- [ASSIGNED TASK] Select and copy out every line in the records containing "scrolled".

START RECORDS PROVIDED

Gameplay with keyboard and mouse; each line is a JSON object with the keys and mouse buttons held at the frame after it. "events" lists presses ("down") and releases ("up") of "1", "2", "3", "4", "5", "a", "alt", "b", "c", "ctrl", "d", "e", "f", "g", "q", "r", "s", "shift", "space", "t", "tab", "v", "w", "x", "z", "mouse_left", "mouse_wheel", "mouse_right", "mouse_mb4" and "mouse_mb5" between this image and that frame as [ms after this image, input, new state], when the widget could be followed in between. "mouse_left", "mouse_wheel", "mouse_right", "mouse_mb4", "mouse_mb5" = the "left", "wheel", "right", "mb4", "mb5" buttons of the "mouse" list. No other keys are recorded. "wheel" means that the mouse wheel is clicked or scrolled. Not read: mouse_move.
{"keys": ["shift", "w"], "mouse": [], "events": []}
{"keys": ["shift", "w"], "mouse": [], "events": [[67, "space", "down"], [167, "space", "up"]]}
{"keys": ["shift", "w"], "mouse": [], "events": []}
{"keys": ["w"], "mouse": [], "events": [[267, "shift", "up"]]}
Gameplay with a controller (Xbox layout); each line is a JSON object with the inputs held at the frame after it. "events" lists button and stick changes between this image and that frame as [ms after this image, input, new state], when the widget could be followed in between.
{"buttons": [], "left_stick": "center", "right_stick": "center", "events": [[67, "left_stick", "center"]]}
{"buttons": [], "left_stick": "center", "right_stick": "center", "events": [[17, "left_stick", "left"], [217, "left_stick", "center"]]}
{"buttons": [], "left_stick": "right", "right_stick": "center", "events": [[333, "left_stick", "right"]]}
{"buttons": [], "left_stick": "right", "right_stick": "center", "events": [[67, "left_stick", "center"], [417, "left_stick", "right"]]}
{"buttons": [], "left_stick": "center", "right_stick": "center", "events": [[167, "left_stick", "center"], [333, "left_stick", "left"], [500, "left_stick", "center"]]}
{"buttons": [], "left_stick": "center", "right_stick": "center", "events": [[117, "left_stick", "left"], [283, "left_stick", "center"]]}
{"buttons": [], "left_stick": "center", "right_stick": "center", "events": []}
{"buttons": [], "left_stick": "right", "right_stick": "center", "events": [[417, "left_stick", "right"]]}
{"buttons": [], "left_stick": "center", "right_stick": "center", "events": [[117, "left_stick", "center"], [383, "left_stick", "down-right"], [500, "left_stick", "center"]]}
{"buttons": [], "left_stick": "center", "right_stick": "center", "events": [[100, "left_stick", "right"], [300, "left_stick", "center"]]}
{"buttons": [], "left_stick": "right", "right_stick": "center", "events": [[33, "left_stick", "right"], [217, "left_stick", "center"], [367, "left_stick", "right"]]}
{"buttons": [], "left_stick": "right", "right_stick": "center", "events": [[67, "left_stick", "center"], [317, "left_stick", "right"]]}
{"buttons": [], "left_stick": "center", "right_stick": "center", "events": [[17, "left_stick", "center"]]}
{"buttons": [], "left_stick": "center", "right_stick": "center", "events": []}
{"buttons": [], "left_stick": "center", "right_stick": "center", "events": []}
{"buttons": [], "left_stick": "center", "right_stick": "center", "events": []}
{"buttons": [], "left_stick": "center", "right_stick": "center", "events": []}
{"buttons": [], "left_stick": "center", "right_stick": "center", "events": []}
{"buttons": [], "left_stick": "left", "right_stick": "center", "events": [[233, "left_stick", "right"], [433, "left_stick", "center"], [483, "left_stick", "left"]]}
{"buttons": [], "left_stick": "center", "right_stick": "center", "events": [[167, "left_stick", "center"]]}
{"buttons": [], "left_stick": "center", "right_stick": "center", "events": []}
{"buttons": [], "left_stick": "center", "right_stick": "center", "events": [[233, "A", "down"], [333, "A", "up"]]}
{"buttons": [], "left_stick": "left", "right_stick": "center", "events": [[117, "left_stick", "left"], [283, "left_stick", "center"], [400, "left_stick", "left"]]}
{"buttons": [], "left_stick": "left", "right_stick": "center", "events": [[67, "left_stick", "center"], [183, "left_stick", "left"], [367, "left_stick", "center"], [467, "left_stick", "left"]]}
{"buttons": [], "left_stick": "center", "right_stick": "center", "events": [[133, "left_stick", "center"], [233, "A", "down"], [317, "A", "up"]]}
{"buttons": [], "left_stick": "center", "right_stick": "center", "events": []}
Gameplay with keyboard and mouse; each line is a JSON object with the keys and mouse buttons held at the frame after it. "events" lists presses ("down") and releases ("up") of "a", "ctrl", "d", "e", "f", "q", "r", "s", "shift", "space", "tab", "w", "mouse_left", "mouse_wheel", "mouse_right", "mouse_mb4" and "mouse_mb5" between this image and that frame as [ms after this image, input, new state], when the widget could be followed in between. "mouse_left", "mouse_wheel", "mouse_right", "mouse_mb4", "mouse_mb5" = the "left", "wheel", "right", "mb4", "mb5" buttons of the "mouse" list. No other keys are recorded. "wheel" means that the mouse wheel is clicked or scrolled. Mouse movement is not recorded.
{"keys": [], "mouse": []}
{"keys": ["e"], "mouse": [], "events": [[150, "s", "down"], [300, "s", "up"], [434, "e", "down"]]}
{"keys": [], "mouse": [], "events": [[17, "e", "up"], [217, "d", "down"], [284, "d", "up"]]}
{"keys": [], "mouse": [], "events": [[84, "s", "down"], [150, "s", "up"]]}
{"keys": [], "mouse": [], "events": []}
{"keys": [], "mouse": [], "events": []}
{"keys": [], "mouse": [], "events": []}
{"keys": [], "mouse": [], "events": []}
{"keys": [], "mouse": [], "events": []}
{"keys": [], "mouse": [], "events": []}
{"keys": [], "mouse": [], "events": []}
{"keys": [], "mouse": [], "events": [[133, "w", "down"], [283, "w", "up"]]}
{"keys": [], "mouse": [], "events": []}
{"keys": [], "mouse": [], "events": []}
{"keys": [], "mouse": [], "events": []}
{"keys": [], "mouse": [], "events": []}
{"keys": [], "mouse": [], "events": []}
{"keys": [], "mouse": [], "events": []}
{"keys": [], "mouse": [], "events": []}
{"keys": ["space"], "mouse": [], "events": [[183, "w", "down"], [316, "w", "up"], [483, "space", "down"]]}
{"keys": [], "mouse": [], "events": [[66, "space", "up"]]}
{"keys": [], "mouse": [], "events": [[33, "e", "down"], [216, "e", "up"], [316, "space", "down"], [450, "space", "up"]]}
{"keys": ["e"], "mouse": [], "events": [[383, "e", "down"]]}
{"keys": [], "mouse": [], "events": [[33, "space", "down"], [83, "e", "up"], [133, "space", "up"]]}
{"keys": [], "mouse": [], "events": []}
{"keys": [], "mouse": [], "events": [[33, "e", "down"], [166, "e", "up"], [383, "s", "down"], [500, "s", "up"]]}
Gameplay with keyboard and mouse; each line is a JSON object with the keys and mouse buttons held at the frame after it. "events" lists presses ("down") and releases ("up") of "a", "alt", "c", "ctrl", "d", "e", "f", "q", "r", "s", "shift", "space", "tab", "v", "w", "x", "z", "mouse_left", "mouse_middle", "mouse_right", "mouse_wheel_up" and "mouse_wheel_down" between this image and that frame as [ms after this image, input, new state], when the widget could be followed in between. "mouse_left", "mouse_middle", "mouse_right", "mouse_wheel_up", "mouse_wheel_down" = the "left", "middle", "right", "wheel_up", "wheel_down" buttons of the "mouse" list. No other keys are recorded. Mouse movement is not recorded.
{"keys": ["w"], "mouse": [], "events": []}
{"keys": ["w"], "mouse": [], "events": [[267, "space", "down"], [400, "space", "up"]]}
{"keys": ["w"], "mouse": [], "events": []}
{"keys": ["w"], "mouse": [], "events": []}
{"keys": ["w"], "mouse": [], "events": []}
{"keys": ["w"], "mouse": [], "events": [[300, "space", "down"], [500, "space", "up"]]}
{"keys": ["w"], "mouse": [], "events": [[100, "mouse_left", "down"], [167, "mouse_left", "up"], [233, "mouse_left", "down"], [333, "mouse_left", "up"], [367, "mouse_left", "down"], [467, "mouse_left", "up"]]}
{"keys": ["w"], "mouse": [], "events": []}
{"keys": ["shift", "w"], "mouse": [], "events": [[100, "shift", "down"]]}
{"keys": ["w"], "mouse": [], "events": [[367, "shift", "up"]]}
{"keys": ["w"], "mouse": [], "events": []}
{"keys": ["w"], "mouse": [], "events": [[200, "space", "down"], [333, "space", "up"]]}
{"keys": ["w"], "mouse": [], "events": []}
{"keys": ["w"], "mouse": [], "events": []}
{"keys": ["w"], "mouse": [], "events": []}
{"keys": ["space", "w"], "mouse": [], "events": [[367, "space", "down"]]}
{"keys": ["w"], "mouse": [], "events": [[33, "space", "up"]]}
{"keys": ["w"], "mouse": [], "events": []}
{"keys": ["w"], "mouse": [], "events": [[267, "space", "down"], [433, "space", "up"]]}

END RECORDS PROVIDED

- [ANSWER SPACE]
Gameplay with keyboard and mouse; each line is a JSON object with the keys and mouse buttons held at the frame after it. "events" lists presses ("down") and releases ("up") of "1", "2", "3", "4", "5", "a", "alt", "b", "c", "ctrl", "d", "e", "f", "g", "q", "r", "s", "shift", "space", "t", "tab", "v", "w", "x", "z", "mouse_left", "mouse_wheel", "mouse_right", "mouse_mb4" and "mouse_mb5" between this image and that frame as [ms after this image, input, new state], when the widget could be followed in between. "mouse_left", "mouse_wheel", "mouse_right", "mouse_mb4", "mouse_mb5" = the "left", "wheel", "right", "mb4", "mb5" buttons of the "mouse" list. No other keys are recorded. "wheel" means that the mouse wheel is clicked or scrolled. Not read: mouse_move.
Gameplay with keyboard and mouse; each line is a JSON object with the keys and mouse buttons held at the frame after it. "events" lists presses ("down") and releases ("up") of "a", "ctrl", "d", "e", "f", "q", "r", "s", "shift", "space", "tab", "w", "mouse_left", "mouse_wheel", "mouse_right", "mouse_mb4" and "mouse_mb5" between this image and that frame as [ms after this image, input, new state], when the widget could be followed in between. "mouse_left", "mouse_wheel", "mouse_right", "mouse_mb4", "mouse_mb5" = the "left", "wheel", "right", "mb4", "mb5" buttons of the "mouse" list. No other keys are recorded. "wheel" means that the mouse wheel is clicked or scrolled. Mouse movement is not recorded.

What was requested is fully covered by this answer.